Don't forget that I/O streams have different versions too:

#ifdef _UNICODE
#define _tcout wcout;
#define _tcin wcin;
#define _tcerr wcerr;
#else
#define _tcout cout;
#define _tcin cin;
#define _tcerr cerr;
#endif

--Mike-- http://home.inreach.com/mdunn/ "Holding the away team at bay with a non-functioning phaser was an act of unmitigated gall. I admire gall." -- Lt. Cmdr. Worf

Nick Blumhardt

thanks Michael :) think we need more stl warriors in this MFC-polluted world... nb

Lost User

One thing you need to be clear on - do you want to be able to create a single exe that works on both ASCII and UNICODE systems, or do you want to create a code base that can be compiled into an ASCII exe and a separate UNICODE exe ? The entire 'TCHAR' concept that microsoft has developed is for creating a single set of source that can be compiled into both ASCII and UNICODE versions. If you are writing a program that will only be ASCII, or only UNICODE, or if you a writing a program that must be able to handle both, then the TCHAR style of coding is useless. The TCHAR/typedef approach might seem like a good idea, but there are much more significant differences between ASCII and UNICODE code other than the size of the storage uhit (8 bit or 16 bit) - for example, upper/lower case conversion is completely different between ASCII and UNICODE, so a function like : "void ToUpper(_tstring& input);" is of limited value, since although it will compile into ASCII and UNICODE versions, it will probably only work correctly in one or the other! In general, I have found that if Unicode is required, or likely to be needed, it's better just to write the entire program in std::wstring, and convert to/from ASCII(std::string) at the "edges".

Lost User

It is always usefull to use TCHAR, this will help port the code in the future! You might not wan't unicode at the moment, but in the future who knows?

James Pullicino

USES_CONVERSION; A2W("I agree with you."); (2b || !2b)

Lost User

You have missed the point - TCHAR addresses the storage issue (8 bit versus 16 bit), but nothing else.

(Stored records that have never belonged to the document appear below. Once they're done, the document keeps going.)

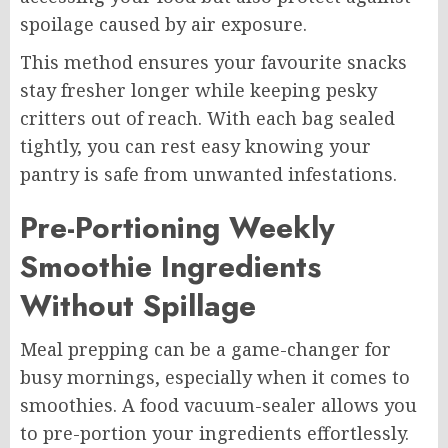
spoilage caused by air exposure.
This method ensures your favourite snacks
stay fresher longer while keeping pesky
critters out of reach. With each bag sealed
tightly, you can rest easy knowing your
pantry is safe from unwanted infestations.
Pre-Portioning Weekly
Smoothie Ingredients
Without Spillage
Meal prepping can be a game-changer for
busy mornings, especially when it comes to
smoothies. A food vacuum-sealer allows you
to pre-portion your ingredients effortlessly.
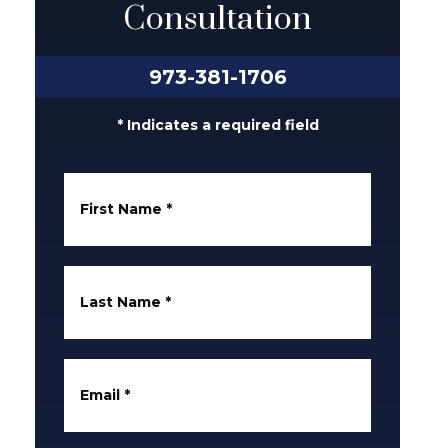
Consultation
973-381-1706
* Indicates a required field
First Name
*
Last Name
*
Email
*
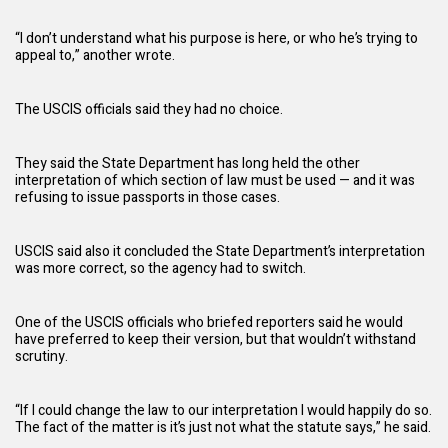
“I don’t understand what his purpose is here, or who he’s trying to
appeal to,” another wrote.
The USCIS officials said they had no choice.
They said the State Department has long held the other
interpretation of which section of law must be used — and it was
refusing to issue passports in those cases.
USCIS said also it concluded the State Department’s interpretation
was more correct, so the agency had to switch.
One of the USCIS officials who briefed reporters said he would
have preferred to keep their version, but that wouldn’t withstand
scrutiny.
“If I could change the law to our interpretation I would happily do so.
The fact of the matter is it’s just not what the statute says,” he said.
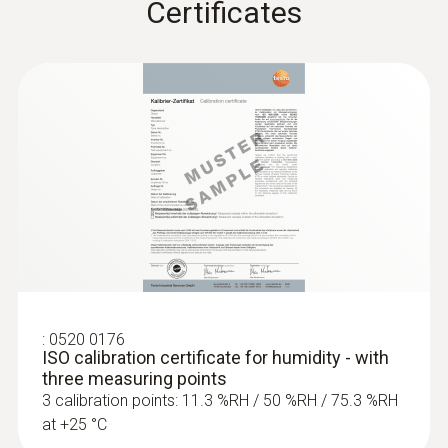
Certificates
:
0520 0176
ISO calibration certificate for humidity - with
three measuring points
3 calibration points: 11.3 %RH / 50 %RH / 75.3 %RH
at +25 °C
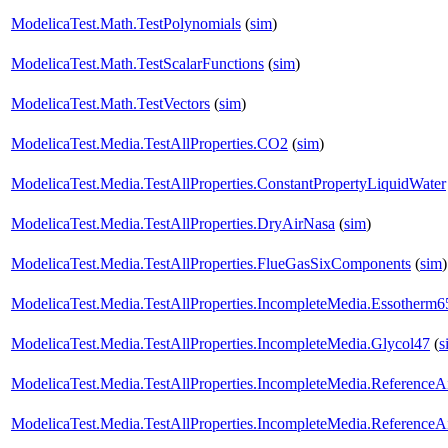
ModelicaTest.Math.TestPolynomials
(
sim
)
ModelicaTest.Math.TestScalarFunctions
(
sim
)
ModelicaTest.Math.TestVectors
(
sim
)
ModelicaTest.Media.TestAllProperties.CO2
(
sim
)
ModelicaTest.Media.TestAllProperties.ConstantPropertyLiquidWater
ModelicaTest.Media.TestAllProperties.DryAirNasa
(
sim
)
ModelicaTest.Media.TestAllProperties.FlueGasSixComponents
(
sim
)
ModelicaTest.Media.TestAllProperties.IncompleteMedia.Essotherm6
ModelicaTest.Media.TestAllProperties.IncompleteMedia.Glycol47
(
s
ModelicaTest.Media.TestAllProperties.IncompleteMedia.ReferenceA
ModelicaTest.Media.TestAllProperties.IncompleteMedia.ReferenceA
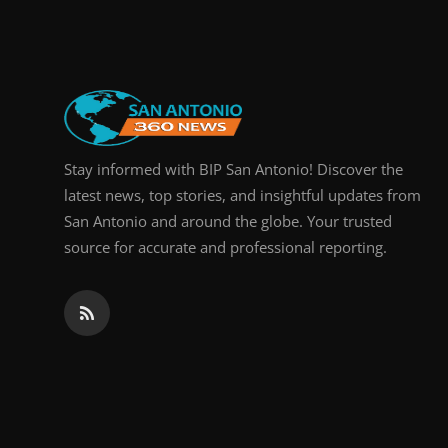
Real Estate
General
Press Release
Stay informed with BIP San Antonio! Discover the
latest news, top stories, and insightful updates from
San Antonio and around the globe. Your trusted
source for accurate and professional reporting.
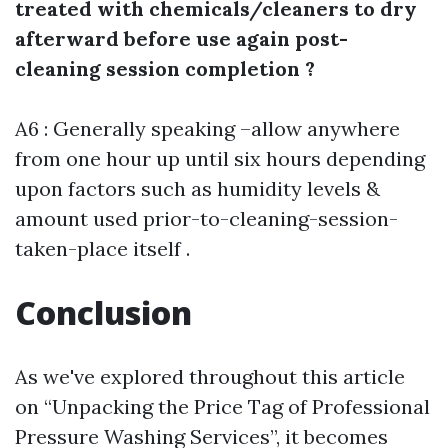
treated with chemicals/cleaners to dry
afterward before use again post-
cleaning session completion ?
A6 : Generally speaking –allow anywhere
from one hour up until six hours depending
upon factors such as humidity levels &
amount used prior-to-cleaning-session-
taken-place itself .
Conclusion
As we've explored throughout this article
on “Unpacking the Price Tag of Professional
Pressure Washing Services”, it becomes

When you say something like : "You might not wan't unicode at the moment, but in the future who knows?", you are implying that the only thing that is different between a UNICODE string and an ASCII string is it's size. This is completely incorrect! A program that is written using TCHAR is NOT a UNICODE program - it is a program that uses 16 bits to store each ASCII character. If "in the future" you really do want a UNICODE program, then you will have to review and probably rewrite any and all code that actually examines the strings in any way (especially I/O code), to reflect to details of the UNICODE specification. There are two main reasons to use UNICODE in a Windows program. 1. Efficiency. Since NT/2000/XP are all UNICODE systems internally, you avoid the 'thunking' layer of the 'A' versions of the API if you use the native 'W' versions (turned on by "#define _UNICODE"). In this case you get some sort of efficiency gain, but you re NOT writing a true UNICODE program - you are writing a UNICODE program that uses only the ASCII subset. Of course you can do this, but do not fool yourself into believeing you are writing a UNICODE program! 2. True UNICODE. In this case you are writing a program that needs to deal with Asian, Middle Eastern or European languages. UNICODE gives you the ability to store all of these, but you must work carefully to write code that works with strings - TCHAR is of no use at all for this! I have found that if you are using UNICODE for point(1), then TCHAR has value - it allows you to write one code base, then compile it into different exe's - one ASCII, one UNICODE. The UNICODE version will have a slight performance boost. However, if you are writing UNICODE for reason (2), then I have found TCHAR to be more trouble than it is worth - it constantly 'hides' the real type, and allows code to be written that will com;ile in different environments, but which does not correctly run in thise environments - in other words, it is very dangerous to write 'library' code using TCHAR, and then assume that it actually is UNICODE compliant.